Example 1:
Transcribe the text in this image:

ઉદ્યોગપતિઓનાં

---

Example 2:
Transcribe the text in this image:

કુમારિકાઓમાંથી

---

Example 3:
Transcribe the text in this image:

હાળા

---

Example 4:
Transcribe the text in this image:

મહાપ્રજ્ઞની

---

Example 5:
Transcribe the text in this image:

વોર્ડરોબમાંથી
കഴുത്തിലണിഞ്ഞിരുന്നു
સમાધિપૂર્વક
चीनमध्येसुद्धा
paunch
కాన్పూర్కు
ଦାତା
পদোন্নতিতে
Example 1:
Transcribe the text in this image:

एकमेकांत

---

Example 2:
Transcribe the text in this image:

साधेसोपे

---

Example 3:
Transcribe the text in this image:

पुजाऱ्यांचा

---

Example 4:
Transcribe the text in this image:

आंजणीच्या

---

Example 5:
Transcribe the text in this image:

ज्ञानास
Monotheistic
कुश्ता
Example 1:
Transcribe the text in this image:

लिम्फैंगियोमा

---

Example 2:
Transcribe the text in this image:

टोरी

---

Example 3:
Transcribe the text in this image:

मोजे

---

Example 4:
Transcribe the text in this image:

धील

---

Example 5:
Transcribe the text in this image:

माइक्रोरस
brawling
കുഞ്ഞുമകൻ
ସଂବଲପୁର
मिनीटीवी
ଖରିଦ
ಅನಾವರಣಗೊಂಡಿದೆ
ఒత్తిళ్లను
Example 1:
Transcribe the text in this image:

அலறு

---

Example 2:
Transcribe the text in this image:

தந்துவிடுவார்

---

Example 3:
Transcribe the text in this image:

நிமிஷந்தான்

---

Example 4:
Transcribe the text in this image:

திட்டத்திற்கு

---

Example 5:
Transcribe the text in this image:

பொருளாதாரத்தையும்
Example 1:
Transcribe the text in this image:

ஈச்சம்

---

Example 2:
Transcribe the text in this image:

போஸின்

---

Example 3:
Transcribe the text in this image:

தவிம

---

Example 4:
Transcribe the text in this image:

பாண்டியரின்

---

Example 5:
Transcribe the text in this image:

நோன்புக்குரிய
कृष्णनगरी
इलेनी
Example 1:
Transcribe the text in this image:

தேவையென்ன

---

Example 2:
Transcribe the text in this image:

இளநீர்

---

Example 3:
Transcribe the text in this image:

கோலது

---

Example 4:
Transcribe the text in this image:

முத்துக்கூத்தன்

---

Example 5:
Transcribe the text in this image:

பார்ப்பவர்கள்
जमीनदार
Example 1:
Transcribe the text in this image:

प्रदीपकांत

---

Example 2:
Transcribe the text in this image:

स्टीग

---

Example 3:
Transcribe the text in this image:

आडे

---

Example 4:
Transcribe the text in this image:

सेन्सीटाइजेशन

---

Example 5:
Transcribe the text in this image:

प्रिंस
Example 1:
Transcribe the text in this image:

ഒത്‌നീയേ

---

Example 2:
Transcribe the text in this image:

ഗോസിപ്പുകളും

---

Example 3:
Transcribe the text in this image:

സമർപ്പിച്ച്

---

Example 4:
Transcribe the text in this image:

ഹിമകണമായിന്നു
● ● ● ● ● ● ●
Every record is to be repeated exactly as it stands above.

Example 1:
Transcribe the text in this image:

ઉદ્યોગપતિઓનાં

---

Example 2:
Transcribe the text in this image:

કુમારિકાઓમાંથી

---

Example 3:
Transcribe the text in this image:

હાળા

---

Example 4:
Transcribe the text in this image:

મહાપ્રજ્ઞની

---

Example 5:
Transcribe the text in this image:

વોર્ડરોબમાંથી
കഴുത്തിലണിഞ്ഞിരുന്നു
સમાધિપૂર્વક
चीनमध्येसुद्धा
paunch
కాన్పూర్కు
ଦାତା
পদোন্নতিতে
Example 1:
Transcribe the text in this image:

एकमेकांत

---

Example 2:
Transcribe the text in this image:

साधेसोपे

---

Example 3:
Transcribe the text in this image:

पुजाऱ्यांचा

---

Example 4:
Transcribe the text in this image:

आंजणीच्या

---

Example 5:
Transcribe the text in this image:

ज्ञानास
Monotheistic
कुश्ता
Example 1:
Transcribe the text in this image:

लिम्फैंगियोमा

---

Example 2:
Transcribe the text in this image:

टोरी

---

Example 3:
Transcribe the text in this image:

मोजे

---

Example 4:
Transcribe the text in this image:

धील

---

Example 5:
Transcribe the text in this image:

माइक्रोरस
brawling
കുഞ്ഞുമകൻ
ସଂବଲପୁର
मिनीटीवी
ଖରିଦ
ಅನಾವರಣಗೊಂಡಿದೆ
ఒత్తిళ్లను
Example 1:
Transcribe the text in this image:

அலறு

---

Example 2:
Transcribe the text in this image:

தந்துவிடுவார்

---

Example 3:
Transcribe the text in this image:

நிமிஷந்தான்

---

Example 4:
Transcribe the text in this image:

திட்டத்திற்கு

---

Example 5:
Transcribe the text in this image:

பொருளாதாரத்தையும்
Example 1:
Transcribe the text in this image:

ஈச்சம்

---

Example 2:
Transcribe the text in this image:

போஸின்

---

Example 3:
Transcribe the text in this image:

தவிம

---

Example 4:
Transcribe the text in this image:

பாண்டியரின்

---

Example 5:
Transcribe the text in this image:

நோன்புக்குரிய
कृष्णनगरी
इलेनी
Example 1:
Transcribe the text in this image:

தேவையென்ன

---

Example 2:
Transcribe the text in this image:

இளநீர்

---

Example 3:
Transcribe the text in this image:

கோலது

---

Example 4:
Transcribe the text in this image:

முத்துக்கூத்தன்

---

Example 5:
Transcribe the text in this image:

பார்ப்பவர்கள்
जमीनदार
Example 1:
Transcribe the text in this image:

प्रदीपकांत

---

Example 2:
Transcribe the text in this image:

स्टीग

---

Example 3:
Transcribe the text in this image:

आडे

---

Example 4:
Transcribe the text in this image:

सेन्सीटाइजेशन

---

Example 5:
Transcribe the text in this image:

प्रिंस
Example 1:
Transcribe the text in this image:

ഒത്‌നീയേ

---

Example 2:
Transcribe the text in this image:

ഗോസിപ്പുകളും

---

Example 3:
Transcribe the text in this image:

സമർപ്പിച്ച്

---

Example 4:
Transcribe the text in this image:

ഹിമകണമായിന്നു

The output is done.